FINAL NHL TRIP WEST BRINGS ANOTHER STANLEY TO CITY OF MONTREAL

This would be the last season that saw challengers from outside of the NHL compete for the Stanley Cup, and once again, the Victoria Cougars would emerge as Western Hockey League champions. After the 1926 playoffs, the WHL, formerly the WCHL, would fold leaving the Cup entirely to the NHL, never again to be challenged for by a non NHL team.
















In the final Cup showdown, Nels Stewart was again the star, scoring six goals in the Cup final as the Maroons downed the Cougars 3 games to 1.

The Stanley Cup was returning to Montreal in 1926, only the Canadiens would have to watch their cross town rivals be toasted only two seasons into their existance.

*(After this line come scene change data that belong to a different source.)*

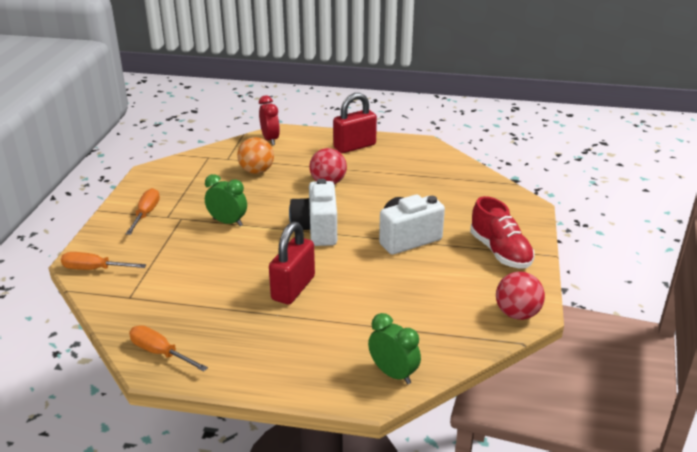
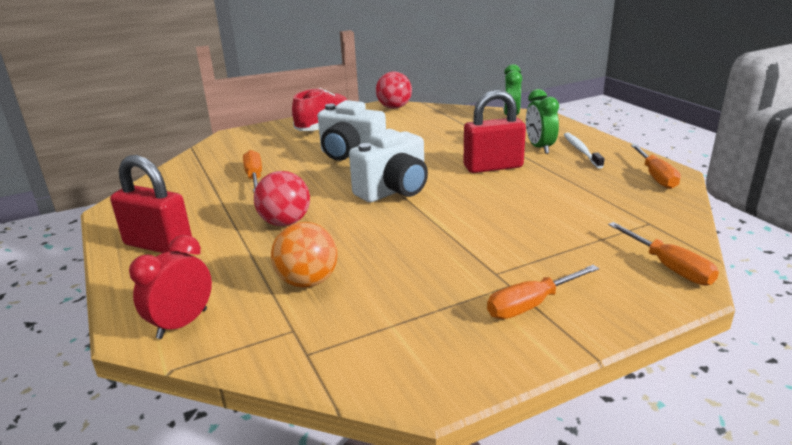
camera: 125 degrees left, 5 degrees down
green clock [205,174,247,226] -> green clock moved to [526,89,559,154]
none -> orange screwdriver [243,150,262,192]
none -> white toothbrush [564,133,605,168]

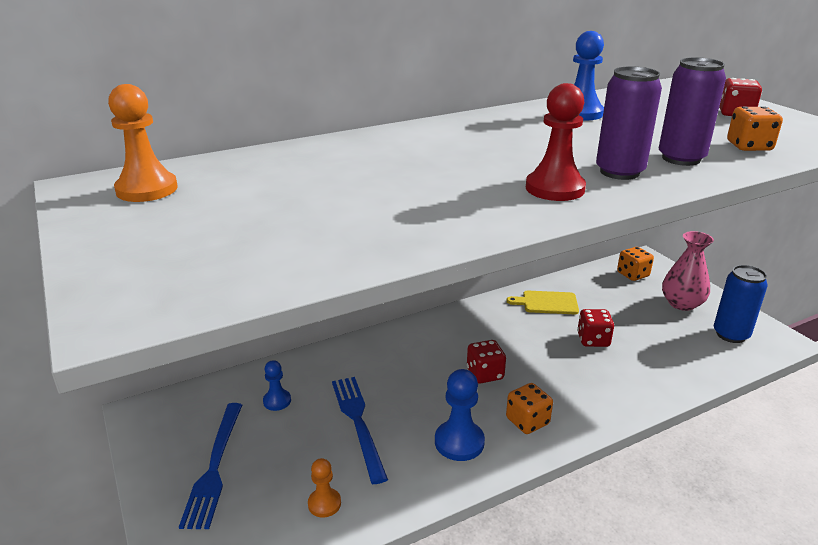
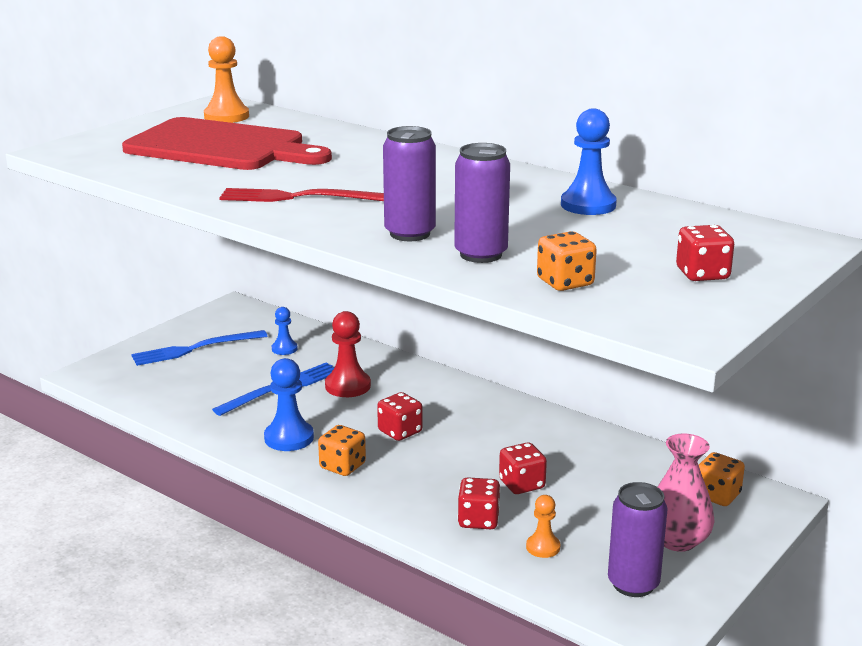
camera: 65 degrees right, 5 degrees down
orange pawn [308,458,341,518] -> orange pawn moved to [526,495,560,558]
yellow cutting board [506,291,579,314] -> none
red pawn [526,83,586,201] -> red pawn moved to [325,311,371,397]
blue can [714,265,768,343] -> purple can [608,482,668,597]
none -> red cutting board [122,117,332,170]
none -> red fork [219,188,384,202]
none -> red dice [458,477,501,529]

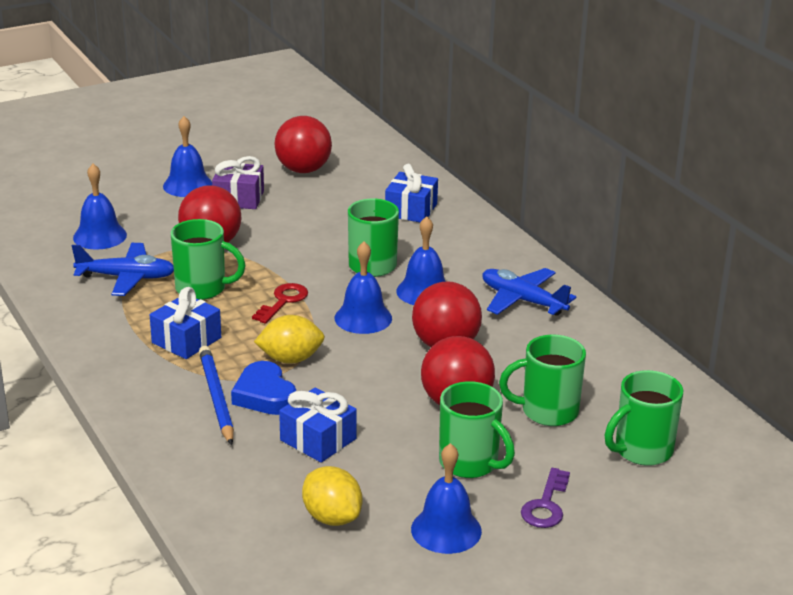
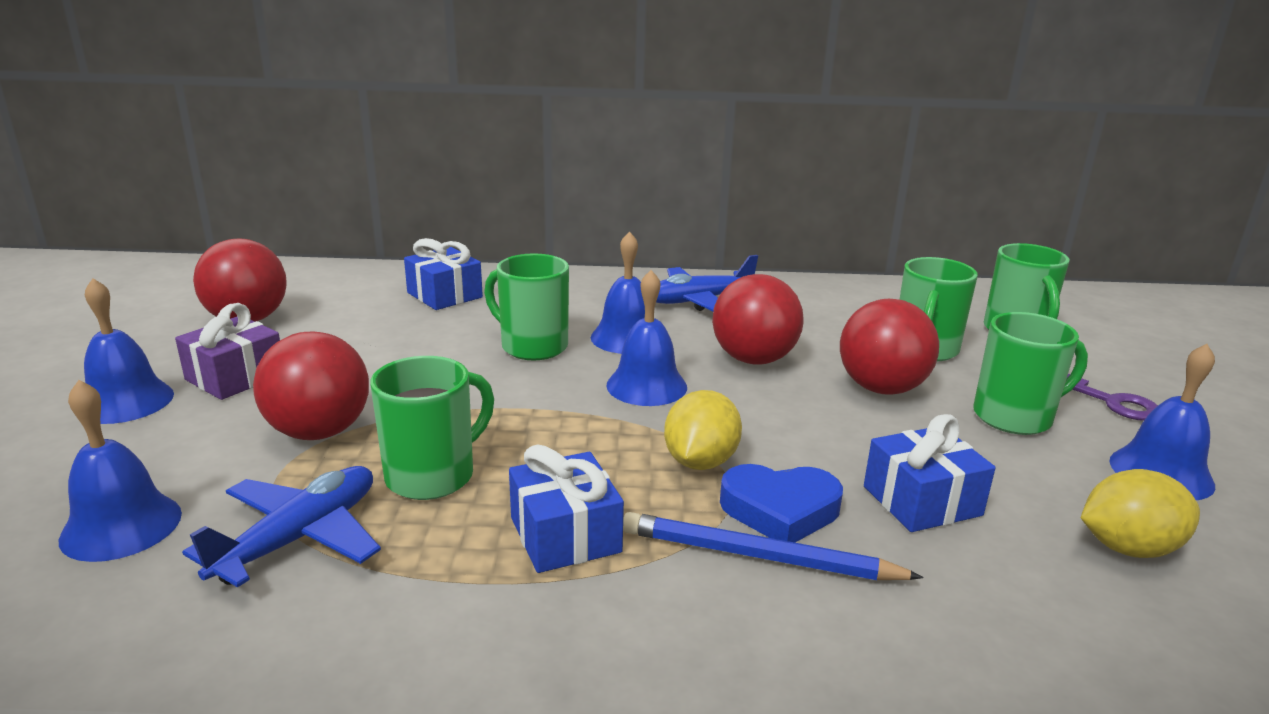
camera: 60 degrees left, 5 degrees down
red key [252,283,308,324] -> none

NEWSY DOES THE HABS A FAVOR

With the collapse of western hockey league, a dozen quality players were available for the NHL's taking. Starting in the 1926-27 season, new players would be spread across the league, leading to further club expansion.

Former Canadiens great Newsy Lalonde gave the Habs some good advice, recommending team mate George Hainsworth as the solution to the team's goaltending woes. Smartly, Leo Dandurand took Lalonde up on his word, and signed the Saskatoon Crescents stopper in August. The signing turned out to be not a moment too soon, as Hainsworth was also sought out by the Toronto St. Patricks.

Soon it would be revealed that Hainsworth was in fact property of both the Canadiens and St. Pats, and a complicated decison on the matter awaited the NHL governors.

Hainsworth would help the Canadiens replace themselves among the league elite in short order, and would to be more than a worthy heir apparent to the legacy of Georges Vezina.